▶ **Goal of the exercise**:
Word for word, write out all of the entries that follow.

▶ **Data in this exercise**:
[Start of Attachment]
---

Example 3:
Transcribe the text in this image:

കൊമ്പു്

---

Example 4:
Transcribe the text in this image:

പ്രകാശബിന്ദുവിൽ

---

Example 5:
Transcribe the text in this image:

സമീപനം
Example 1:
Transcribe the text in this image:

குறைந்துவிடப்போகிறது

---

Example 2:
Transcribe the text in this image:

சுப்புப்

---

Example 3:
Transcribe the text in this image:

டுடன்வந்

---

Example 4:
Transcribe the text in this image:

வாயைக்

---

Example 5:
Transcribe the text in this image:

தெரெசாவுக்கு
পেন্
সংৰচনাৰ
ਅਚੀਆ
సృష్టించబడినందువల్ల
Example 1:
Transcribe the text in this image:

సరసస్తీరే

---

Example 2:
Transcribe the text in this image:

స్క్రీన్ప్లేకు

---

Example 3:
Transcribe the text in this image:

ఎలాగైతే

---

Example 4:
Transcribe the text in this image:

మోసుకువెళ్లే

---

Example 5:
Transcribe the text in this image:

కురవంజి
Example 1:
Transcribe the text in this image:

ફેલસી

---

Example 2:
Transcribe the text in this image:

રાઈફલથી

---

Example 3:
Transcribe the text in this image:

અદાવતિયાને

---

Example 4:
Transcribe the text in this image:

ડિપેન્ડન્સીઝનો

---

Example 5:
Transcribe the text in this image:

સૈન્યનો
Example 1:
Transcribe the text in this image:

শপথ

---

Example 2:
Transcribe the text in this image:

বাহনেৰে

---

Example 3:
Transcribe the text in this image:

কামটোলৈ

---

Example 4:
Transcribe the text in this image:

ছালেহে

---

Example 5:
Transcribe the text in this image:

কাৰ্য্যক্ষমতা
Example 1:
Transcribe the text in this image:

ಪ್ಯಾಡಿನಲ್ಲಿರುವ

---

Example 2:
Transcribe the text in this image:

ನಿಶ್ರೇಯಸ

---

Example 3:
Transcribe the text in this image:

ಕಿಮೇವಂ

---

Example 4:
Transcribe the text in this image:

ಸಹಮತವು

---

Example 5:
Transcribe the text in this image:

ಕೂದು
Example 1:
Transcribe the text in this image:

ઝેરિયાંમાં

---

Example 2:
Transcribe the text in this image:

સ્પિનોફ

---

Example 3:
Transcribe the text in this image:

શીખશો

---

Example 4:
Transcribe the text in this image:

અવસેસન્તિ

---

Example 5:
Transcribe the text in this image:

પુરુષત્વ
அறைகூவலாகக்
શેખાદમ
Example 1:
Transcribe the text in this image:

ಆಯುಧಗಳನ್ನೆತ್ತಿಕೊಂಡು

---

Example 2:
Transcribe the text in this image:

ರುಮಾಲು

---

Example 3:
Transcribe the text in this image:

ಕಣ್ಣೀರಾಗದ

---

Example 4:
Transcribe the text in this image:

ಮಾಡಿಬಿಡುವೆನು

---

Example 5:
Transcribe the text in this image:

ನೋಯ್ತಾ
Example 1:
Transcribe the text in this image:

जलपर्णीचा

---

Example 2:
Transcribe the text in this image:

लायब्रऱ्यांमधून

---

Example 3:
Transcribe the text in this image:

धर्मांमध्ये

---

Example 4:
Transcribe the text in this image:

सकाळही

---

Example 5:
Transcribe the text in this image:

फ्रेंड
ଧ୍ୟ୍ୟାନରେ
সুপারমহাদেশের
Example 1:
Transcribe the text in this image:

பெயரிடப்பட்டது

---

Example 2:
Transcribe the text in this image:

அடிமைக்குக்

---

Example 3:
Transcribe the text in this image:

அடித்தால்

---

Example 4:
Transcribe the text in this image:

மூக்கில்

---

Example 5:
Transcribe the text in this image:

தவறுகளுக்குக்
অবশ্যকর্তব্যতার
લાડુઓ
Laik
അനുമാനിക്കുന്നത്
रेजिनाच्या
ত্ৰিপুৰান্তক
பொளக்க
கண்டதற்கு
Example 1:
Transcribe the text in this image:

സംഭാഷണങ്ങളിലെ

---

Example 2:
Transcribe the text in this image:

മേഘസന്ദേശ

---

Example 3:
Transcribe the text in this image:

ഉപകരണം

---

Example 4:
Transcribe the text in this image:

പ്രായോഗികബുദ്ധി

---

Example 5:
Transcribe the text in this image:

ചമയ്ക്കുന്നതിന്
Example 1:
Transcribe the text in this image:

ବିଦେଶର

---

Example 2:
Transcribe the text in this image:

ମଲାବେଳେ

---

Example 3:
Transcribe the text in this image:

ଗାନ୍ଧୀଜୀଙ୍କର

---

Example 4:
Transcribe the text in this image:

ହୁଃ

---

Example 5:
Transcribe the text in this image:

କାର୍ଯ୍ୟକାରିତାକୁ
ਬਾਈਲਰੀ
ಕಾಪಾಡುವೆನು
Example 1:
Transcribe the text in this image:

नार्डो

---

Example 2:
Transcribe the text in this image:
[End of Attachment]
▶ **Solution for this problem**:
---

Example 3:
Transcribe the text in this image:

കൊമ്പു്

---

Example 4:
Transcribe the text in this image:

പ്രകാശബിന്ദുവിൽ

---

Example 5:
Transcribe the text in this image:

സമീപനം
Example 1:
Transcribe the text in this image:

குறைந்துவிடப்போகிறது

---

Example 2:
Transcribe the text in this image:

சுப்புப்

---

Example 3:
Transcribe the text in this image:

டுடன்வந்

---

Example 4:
Transcribe the text in this image:

வாயைக்

---

Example 5:
Transcribe the text in this image:

தெரெசாவுக்கு
পেন্
সংৰচনাৰ
ਅਚੀਆ
సృష్టించబడినందువల్ల
Example 1:
Transcribe the text in this image:

సరసస్తీరే

---

Example 2:
Transcribe the text in this image:

స్క్రీన్ప్లేకు

---

Example 3:
Transcribe the text in this image:

ఎలాగైతే

---

Example 4:
Transcribe the text in this image:

మోసుకువెళ్లే

---

Example 5:
Transcribe the text in this image:

కురవంజి
Example 1:
Transcribe the text in this image:

ફેલસી

---

Example 2:
Transcribe the text in this image:

રાઈફલથી

---

Example 3:
Transcribe the text in this image:

અદાવતિયાને

---

Example 4:
Transcribe the text in this image:

ડિપેન્ડન્સીઝનો

---

Example 5:
Transcribe the text in this image:

સૈન્યનો
Example 1:
Transcribe the text in this image:

শপথ

---

Example 2:
Transcribe the text in this image:

বাহনেৰে

---

Example 3:
Transcribe the text in this image:

কামটোলৈ

---

Example 4:
Transcribe the text in this image:

ছালেহে

---

Example 5:
Transcribe the text in this image:

কাৰ্য্যক্ষমতা
Example 1:
Transcribe the text in this image:

ಪ್ಯಾಡಿನಲ್ಲಿರುವ

---

Example 2:
Transcribe the text in this image:

ನಿಶ್ರೇಯಸ

---

Example 3:
Transcribe the text in this image:

ಕಿಮೇವಂ

---

Example 4:
Transcribe the text in this image:

ಸಹಮತವು

---

Example 5:
Transcribe the text in this image:

ಕೂದು
Example 1:
Transcribe the text in this image:

ઝેરિયાંમાં

---

Example 2:
Transcribe the text in this image:

સ્પિનોફ

---

Example 3:
Transcribe the text in this image:

શીખશો

---

Example 4:
Transcribe the text in this image:

અવસેસન્તિ

---

Example 5:
Transcribe the text in this image:

પુરુષત્વ
அறைகூவலாகக்
શેખાદમ
Example 1:
Transcribe the text in this image:

ಆಯುಧಗಳನ್ನೆತ್ತಿಕೊಂಡು

---

Example 2:
Transcribe the text in this image:

ರುಮಾಲು

---

Example 3:
Transcribe the text in this image:

ಕಣ್ಣೀರಾಗದ

---

Example 4:
Transcribe the text in this image:

ಮಾಡಿಬಿಡುವೆನು

---

Example 5:
Transcribe the text in this image:

ನೋಯ್ತಾ
Example 1:
Transcribe the text in this image:

जलपर्णीचा

---

Example 2:
Transcribe the text in this image:

लायब्रऱ्यांमधून

---

Example 3:
Transcribe the text in this image:

धर्मांमध्ये

---

Example 4:
Transcribe the text in this image:

सकाळही

---

Example 5:
Transcribe the text in this image:

फ्रेंड
ଧ୍ୟ୍ୟାନରେ
সুপারমহাদেশের
Example 1:
Transcribe the text in this image:

பெயரிடப்பட்டது

---

Example 2:
Transcribe the text in this image:

அடிமைக்குக்

---

Example 3:
Transcribe the text in this image:

அடித்தால்

---

Example 4:
Transcribe the text in this image:

மூக்கில்

---

Example 5:
Transcribe the text in this image:

தவறுகளுக்குக்
অবশ্যকর্তব্যতার
લાડુઓ
Laik
അനുമാനിക്കുന്നത്
रेजिनाच्या
ত্ৰিপুৰান্তক
பொளக்க
கண்டதற்கு
Example 1:
Transcribe the text in this image:

സംഭാഷണങ്ങളിലെ

---

Example 2:
Transcribe the text in this image:

മേഘസന്ദേശ

---

Example 3:
Transcribe the text in this image:

ഉപകരണം

---

Example 4:
Transcribe the text in this image:

പ്രായോഗികബുദ്ധി

---

Example 5:
Transcribe the text in this image:

ചമയ്ക്കുന്നതിന്
Example 1:
Transcribe the text in this image:

ବିଦେଶର

---

Example 2:
Transcribe the text in this image:

ମଲାବେଳେ

---

Example 3:
Transcribe the text in this image:

ଗାନ୍ଧୀଜୀଙ୍କର

---

Example 4:
Transcribe the text in this image:

ହୁଃ

---

Example 5:
Transcribe the text in this image:

କାର୍ଯ୍ୟକାରିତାକୁ
ਬਾਈਲਰੀ
ಕಾಪಾಡುವೆನು
Example 1:
Transcribe the text in this image:

नार्डो

---

Example 2:
Transcribe the text in this image:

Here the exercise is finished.